=== Section Start ===

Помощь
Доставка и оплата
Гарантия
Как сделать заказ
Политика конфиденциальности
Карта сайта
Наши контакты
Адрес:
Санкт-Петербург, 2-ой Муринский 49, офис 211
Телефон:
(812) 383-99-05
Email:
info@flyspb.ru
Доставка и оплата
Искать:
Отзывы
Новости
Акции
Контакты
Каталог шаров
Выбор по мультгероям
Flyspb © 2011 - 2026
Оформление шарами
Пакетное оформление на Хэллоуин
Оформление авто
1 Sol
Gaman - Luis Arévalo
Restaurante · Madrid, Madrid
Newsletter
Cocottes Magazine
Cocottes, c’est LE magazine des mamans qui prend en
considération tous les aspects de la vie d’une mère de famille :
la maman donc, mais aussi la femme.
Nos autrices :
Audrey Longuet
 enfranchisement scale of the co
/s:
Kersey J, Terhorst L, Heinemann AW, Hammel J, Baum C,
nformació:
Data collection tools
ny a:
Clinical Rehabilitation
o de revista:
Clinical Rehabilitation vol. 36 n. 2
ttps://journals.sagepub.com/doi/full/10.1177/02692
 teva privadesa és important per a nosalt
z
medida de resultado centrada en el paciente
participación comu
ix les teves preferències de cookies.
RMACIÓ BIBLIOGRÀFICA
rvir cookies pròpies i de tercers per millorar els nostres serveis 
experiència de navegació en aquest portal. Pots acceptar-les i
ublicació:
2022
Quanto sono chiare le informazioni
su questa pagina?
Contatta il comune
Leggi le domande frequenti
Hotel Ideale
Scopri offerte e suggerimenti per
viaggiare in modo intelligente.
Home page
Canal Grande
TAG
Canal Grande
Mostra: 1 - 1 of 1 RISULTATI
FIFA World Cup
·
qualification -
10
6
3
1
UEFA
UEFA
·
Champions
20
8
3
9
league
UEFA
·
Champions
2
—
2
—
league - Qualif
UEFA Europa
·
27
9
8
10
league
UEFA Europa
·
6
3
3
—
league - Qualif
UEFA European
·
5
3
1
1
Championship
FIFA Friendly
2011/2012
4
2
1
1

=== Section End ===

Please repeat word for word the lines above that run from the beginning through the line containing "Выбор по мультгероям", keeping both the first and that last line.

### RESULT OF THE TASK
Помощь
Доставка и оплата
Гарантия
Как сделать заказ
Политика конфиденциальности
Карта сайта
Наши контакты
Адрес:
Санкт-Петербург, 2-ой Муринский 49, офис 211
Телефон:
(812) 383-99-05
Email:
info@flyspb.ru
Доставка и оплата
Искать:
Отзывы
Новости
Акции
Контакты
Каталог шаров
Выбор по мультгероям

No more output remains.